Now for the nose of smell of the whisky. If you’re like me the first thing you’re going to get is a strong hit of alcohol and if you take too much of this in to start with it will overpower your sense of smell and make it more difficult to pick anything else up. To combat this I try to pass the glass under my nose quickly to begin with to just get a short nose. This allows your sense of smell to adjust to the alcohol before trying to pick up anything else.

Nosing your whisky can be a difficult task at first. As I explained in my first post (what you’ll need to get started) you’re going to need patience when you start out. It can take time to discern the different scents and you may pick up a different scent from someone else depending on how your body works and what your brain may associate different scents with. Both nosing and tasting your whisky is more of an art than a science as it’s all down to personal interpretation. Just remember whatever you smell is right, even if it’s only right for you.

After you’ve spent awhile nosing your whisky you can move onto tasting. Now remember you’re tasting your whisky not drinking it. That means you only want to take a small amount into your mouth each time and you want to keep it in your mouth, not just swallow it straight away. Let the whisky roll around your mouth to help pick out the flavours.

Now if you find you tongue starts tingling when you first taste your whisky this is the alcohol numbing your taste buds which as you can imagine isn’t good for tasting. If this is the case add a few drops of water to your whisky. Only a few drops mind as you don’t want to over dilute it. Then taste again and if needed add a few more drops of water until the tingling sensation subsides.

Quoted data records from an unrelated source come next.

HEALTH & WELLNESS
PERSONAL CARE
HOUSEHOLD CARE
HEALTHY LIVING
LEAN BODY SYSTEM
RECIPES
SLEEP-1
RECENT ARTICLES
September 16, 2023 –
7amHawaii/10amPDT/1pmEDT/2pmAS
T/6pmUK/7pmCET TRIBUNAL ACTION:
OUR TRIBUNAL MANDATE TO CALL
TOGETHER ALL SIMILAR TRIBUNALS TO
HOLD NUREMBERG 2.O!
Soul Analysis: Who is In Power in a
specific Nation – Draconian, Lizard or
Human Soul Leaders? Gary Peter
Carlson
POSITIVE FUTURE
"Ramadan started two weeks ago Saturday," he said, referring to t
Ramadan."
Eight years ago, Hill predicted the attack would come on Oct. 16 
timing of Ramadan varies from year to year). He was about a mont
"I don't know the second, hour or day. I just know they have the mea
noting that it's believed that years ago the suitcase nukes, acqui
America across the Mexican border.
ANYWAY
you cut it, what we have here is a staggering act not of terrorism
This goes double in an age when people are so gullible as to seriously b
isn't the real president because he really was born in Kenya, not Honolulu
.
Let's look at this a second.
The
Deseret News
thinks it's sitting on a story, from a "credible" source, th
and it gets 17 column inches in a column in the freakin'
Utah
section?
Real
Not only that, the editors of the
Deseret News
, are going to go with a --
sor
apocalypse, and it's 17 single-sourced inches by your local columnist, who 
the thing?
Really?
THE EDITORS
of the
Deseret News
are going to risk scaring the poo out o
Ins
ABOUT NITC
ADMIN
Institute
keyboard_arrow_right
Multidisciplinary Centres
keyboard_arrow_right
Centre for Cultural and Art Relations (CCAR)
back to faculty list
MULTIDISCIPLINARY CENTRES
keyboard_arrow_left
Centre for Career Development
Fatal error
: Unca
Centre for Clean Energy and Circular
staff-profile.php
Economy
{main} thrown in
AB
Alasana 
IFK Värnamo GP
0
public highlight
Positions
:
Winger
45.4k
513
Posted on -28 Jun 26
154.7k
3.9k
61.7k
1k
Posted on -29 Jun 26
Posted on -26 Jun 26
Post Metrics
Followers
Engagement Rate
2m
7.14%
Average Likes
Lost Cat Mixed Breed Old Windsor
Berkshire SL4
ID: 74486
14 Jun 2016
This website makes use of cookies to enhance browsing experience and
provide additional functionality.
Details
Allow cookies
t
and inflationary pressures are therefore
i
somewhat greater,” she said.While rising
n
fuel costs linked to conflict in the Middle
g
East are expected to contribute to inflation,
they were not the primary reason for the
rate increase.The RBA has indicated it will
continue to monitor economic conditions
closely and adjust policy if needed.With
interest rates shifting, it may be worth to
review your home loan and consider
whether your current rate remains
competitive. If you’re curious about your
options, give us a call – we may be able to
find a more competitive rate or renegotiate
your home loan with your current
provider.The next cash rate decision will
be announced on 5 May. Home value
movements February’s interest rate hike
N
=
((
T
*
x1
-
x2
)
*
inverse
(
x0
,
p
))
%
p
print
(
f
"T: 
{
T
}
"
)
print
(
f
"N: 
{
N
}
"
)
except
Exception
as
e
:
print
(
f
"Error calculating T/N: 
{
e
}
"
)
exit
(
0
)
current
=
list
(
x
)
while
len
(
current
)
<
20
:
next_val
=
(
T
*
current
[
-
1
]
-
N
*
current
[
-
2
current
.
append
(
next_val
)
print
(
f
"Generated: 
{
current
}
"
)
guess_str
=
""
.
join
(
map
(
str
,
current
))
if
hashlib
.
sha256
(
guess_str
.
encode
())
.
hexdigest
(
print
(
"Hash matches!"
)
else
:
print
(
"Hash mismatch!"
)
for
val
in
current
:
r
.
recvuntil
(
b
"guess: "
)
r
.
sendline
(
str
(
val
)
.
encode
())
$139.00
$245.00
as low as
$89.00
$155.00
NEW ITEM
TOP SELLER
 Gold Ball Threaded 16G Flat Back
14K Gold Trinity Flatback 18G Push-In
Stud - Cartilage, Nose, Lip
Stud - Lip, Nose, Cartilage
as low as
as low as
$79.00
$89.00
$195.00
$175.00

As with nosing it can take some time for you to pick up the palate of your whisky. Keep going a little bit at a time and make notes of anything you can taste. Again this is an art not a science and although whiskies certainly do have their own flavours you may not pick up on everything or your brain may interpret the flavours in a different way.

When you taste your whisky make sure you take note of the after taste as well. After you have swallowed you may find different flavours present themselves as your taste buds stop being bombarded. Take note of the after taste or finish of your whisky including how long it lingers.

The most important part of whisky tasting (in my opinion at least) is to keep trying. Don’t be discouraged if you’re not picking up a wide bouquet or a depth of flavours. It takes a lot of time and patience to develop your senses to the same level as the malt masters. In fact there’s a high probability you will never reach that level of expertise. But that doesn’t mean you can’t become a seasoned whisky taster and you can certainly enjoy yourself along the way!